THE STORY – After a failed armed attack on wealthy landowners, Hélène abandons her companions and flees into the forest. Manon, one of her friends and accomplices, returns to haunt her. Hélène has to revisit her convictions and choices in a valley where metamorphoses and great upheavals disrupt the natural order of things.
THE CAST – Karelle Tremblay, Barbara Ulrich, Zeneb Blanchet, Mattis Savard-Verhoeven & Irène Dufour
THE TEAM – Félix Dufour-Laperrière (Director/Writer)
THE RUNNING TIME – 72 Minutes
From the studio that gave us “Chicken for Linda!” comes a far darker, more politically charged fable. In “Death Does Not Exist” (“La mort n’existe pas”), the animation studio, Miyu Production, once again floods the screen with vibrant color and emotional intensity. Still, this time channels it into a tragic, ambitious meditation on activism, guilt, and the wild terrain between conviction and survival. Directed and written by Félix Dufour-Laperrière, the Canadian and French co-production echoes the thematic grandeur of Studio Ghibli’s “Princess Mononoke,“ with its shared preoccupation with the destruction of nature, inner conflict among would-be heroes, and the blurred line between monster and martyr. Here, nature also rebels, but instead of ancient gods and forest spirits, it’s the ghosts of failed revolutions that howl through the trees.

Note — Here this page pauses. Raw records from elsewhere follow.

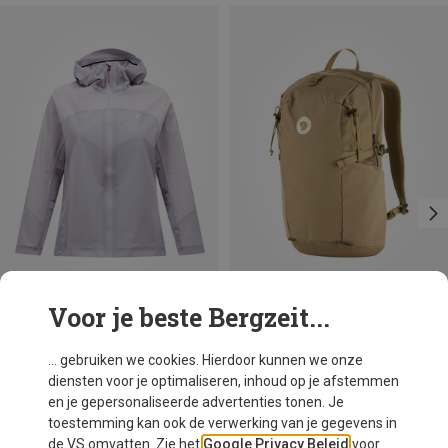
Voor je beste Bergzeit...
Je bespaart 11%
Maten
XS
S
M
L
Peak Performance
... gebruiken we cookies. Hierdoor kunnen we onze
Dames Discover 3L Shell Jas
diensten voor je optimaliseren, inhoud op je afstemmen
€ 249,95
en je gepersonaliseerde advertenties tonen. Je
toestemming kan ook de verwerking van je gegevens in
de VS omvatten. Zie het
Google Privacy Beleid
voor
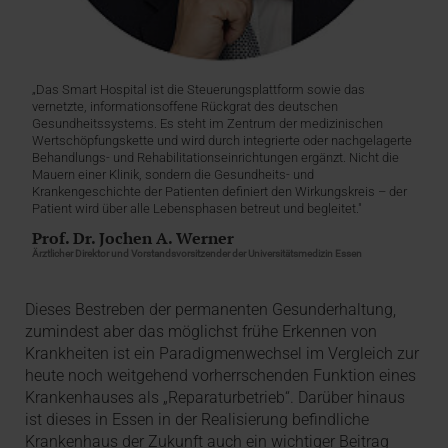
„Das Smart Hospital ist die Steuerungsplattform sowie das
vernetzte, informationsoffene Rückgrat des deutschen
Gesundheitssystems. Es steht im Zentrum der medizinischen
Wertschöpfungskette und wird durch integrierte oder nachgelagerte
Behandlungs- und Rehabilitationseinrichtungen ergänzt. Nicht die
Mauern einer Klinik, sondern die Gesundheits- und
Krankengeschichte der Patienten definiert den Wirkungskreis – der
Patient wird über alle Lebensphasen betreut und begleitet."
Prof. Dr. Jochen A. Werner
Ärztlicher Direktor und Vorstandsvorsitzender der Universitätsmedizin Essen
Dieses Bestreben der permanenten Gesunderhaltung,
zumindest aber das möglichst frühe Erkennen von
Krankheiten ist ein Paradigmenwechsel im Vergleich zur
heute noch weitgehend vorherrschenden Funktion eines
Krankenhauses als „Reparaturbetrieb“. Darüber hinaus
ist dieses in Essen in der Realisierung befindliche
Krankenhaus der Zukunft auch ein wichtiger Beitrag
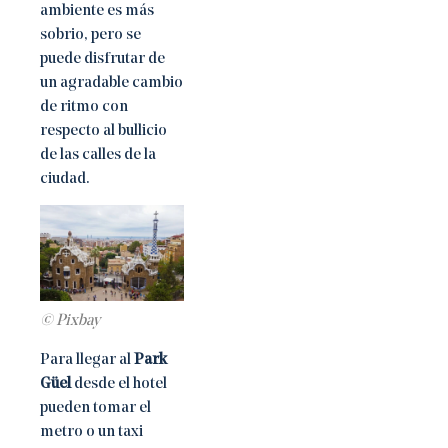
ambiente es más
sobrio, pero se
puede disfrutar de
un agradable cambio
de ritmo con
respecto al bullicio
de las calles de la
ciudad.
© Pixbay
Para llegar al
Park
Güel
desde el hotel
pueden tomar el
metro o un taxi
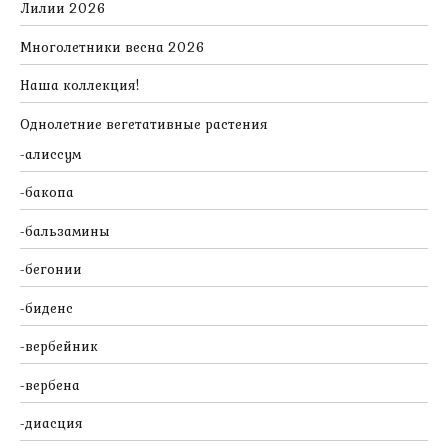
Лилии 2026
Многолетники весна 2026
Наша коллекция!
Однолетние вегетативные растения
алиссум
бакопа
бальзамины
бегонии
биденс
вербейник
вербена
диасция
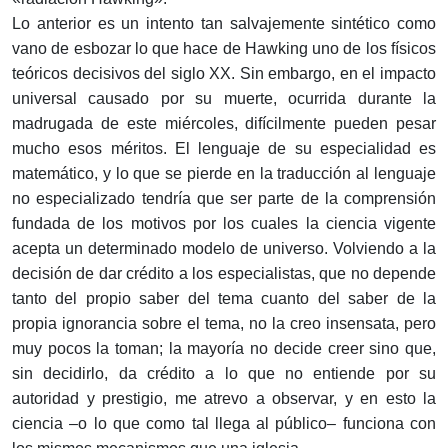
Lo anterior es un intento tan salvajemente sintético como
vano de esbozar lo que hace de Hawking uno de los físicos
teóricos decisivos del siglo XX. Sin embargo, en el impacto
universal causado por su muerte, ocurrida durante la
madrugada de este miércoles, difícilmente pueden pesar
mucho esos méritos. El lenguaje de su especialidad es
matemático, y lo que se pierde en la traducción al lenguaje
no especializado tendría que ser parte de la comprensión
fundada de los motivos por los cuales la ciencia vigente
acepta un determinado modelo de universo. Volviendo a la
decisión de dar crédito a los especialistas, que no depende
tanto del propio saber del tema cuanto del saber de la
propia ignorancia sobre el tema, no la creo insensata, pero
muy pocos la toman; la mayoría no decide creer sino que,
sin decidirlo, da crédito a lo que no entiende por su
autoridad y prestigio, me atrevo a observar, y en esto la
ciencia –o lo que como tal llega al público– funciona con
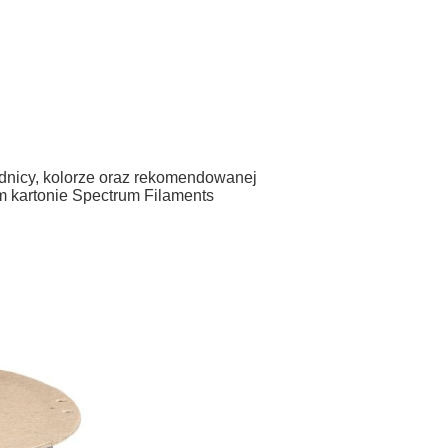
rednicy, kolorze oraz rekomendowanej
m kartonie Spectrum Filaments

Set in a town where gold shines with menace, “Death Does Not Exist“ opens with a visceral act of rebellion. Hélène, our hesitant protagonist, leads a group of young activists in a violent plan to overthrow the town’s “rich geezers,” those who own the land, pollute the skies, and symbolize all-consuming wealth. “They’re using us,“ one character says, echoing the weariness of countless real-world struggles. But when the time comes, Hélène falters. She watches in paralyzed horror as her friends are gunned down, and instead of joining them in sacrifice, she runs.
The film’s second half leaves the brutal realism of political violence and slips into a more metaphysical journey through grief and guilt. Hélène enters a forest that feels alive with memory, where red leaves blanket the ground like her friends’ spilled blood, and her dead friend Manon appears as both guide and accusation. “You have a second chance,“ Manon whispers, urging her through a dreamscape where gunshots echo like ghosts and every step toward redemption is shadowed by the weight of cowardice.

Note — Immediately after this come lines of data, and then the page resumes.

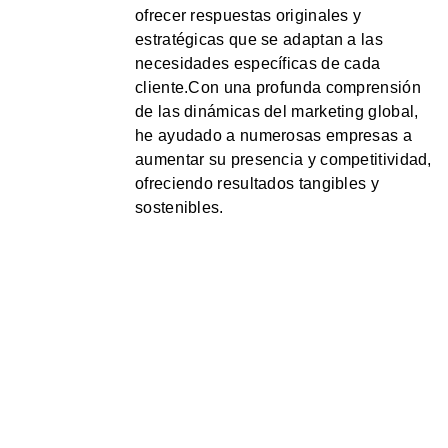
ofrecer respuestas originales y
estratégicas que se adaptan a las
necesidades específicas de cada
cliente.Con una profunda comprensión
de las dinámicas del marketing global,
he ayudado a numerosas empresas a
aumentar su presencia y competitividad,
ofreciendo resultados tangibles y
sostenibles.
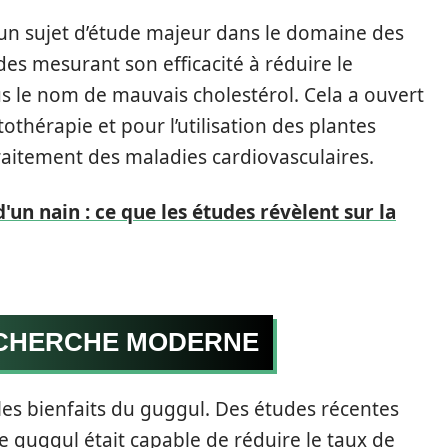
 un sujet d’étude majeur dans le domaine des
des mesurant son efficacité à réduire le
s le nom de mauvais cholestérol. Cela a ouvert
othérapie et pour l’utilisation des plantes
traitement des maladies cardiovasculaires.
'un nain : ce que les études révèlent sur la
ECHERCHE MODERNE
es bienfaits du guggul. Des études récentes
e guggul était capable de réduire le taux de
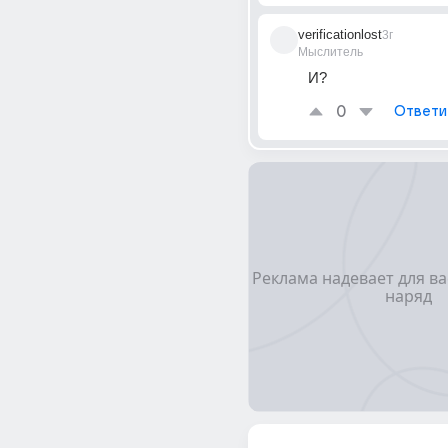
verificationlost
3г
Мыслитель
И?
0
Ответи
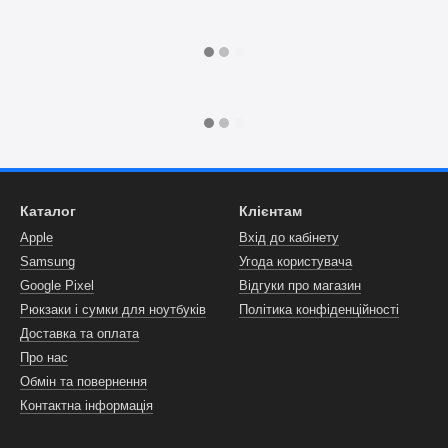
Каталог
Клієнтам
Apple
Вхід до кабінету
Samsung
Угода користувача
Google Pixel
Відгуки про магазин
Рюкзаки і сумки для ноутбуків
Політика конфіденційності
Доставка та оплата
Про нас
Обмін та повернення
Контактна інформація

Visually arresting, “Death Does Not Exist“ is a painting in motion. Characters blend into their surroundings: dark green in the forest’s embrace, orange in the flicker of campfires, almost translucent under the brightness of sunshine. The 2D animation is expressive and intimate, conjuring emotional beats without needing words. Golden Wolves, first seen as statues in a palatial home of wealth, later come to life to chase a lamb – a metaphor for Hélène, caught between innocence and complicity. The symbolism may be heavy-handed at times, but it’s undeniably affecting.
It’s a tragic tale about friendship, love, and hope, and while those elements flicker throughout, they often get tangled in a thicket of ideas. The film tries to say everything – about climate collapse, class warfare, revolutionary zeal, and personal failure – and as a result, it sometimes says too much. By the time the town is literally swallowed up in a tidal wave of protest and metaphor, you may feel that the film is also being swallowed up by the weight of its own ambition.
Yet beneath all this, there’s an emotional core that resonates. In one powerful moment, Hélène meets her younger self – a scene that suggests rebirth, reflection, and the infinite cycles of hope. She returns to the place of the massacre, this time choosing to fight. This time, she says, “I love you“ to Marc, the comrade who died loving her. It’s a romantic gesture haunted by inevitability, a small act of defiance in a world that punishes those who want to believe in something more.
“Death Does Not Exist“ is sprawling, sometimes convoluted, and often overwhelming. But it’s also urgent, human, and visually daring in animated form. It demands that we confront not just systems of oppression but our own roles within them. In its final moments, it leaves us with a question that cuts through all the visual poetry and ideological fire: What will you do with your second chance?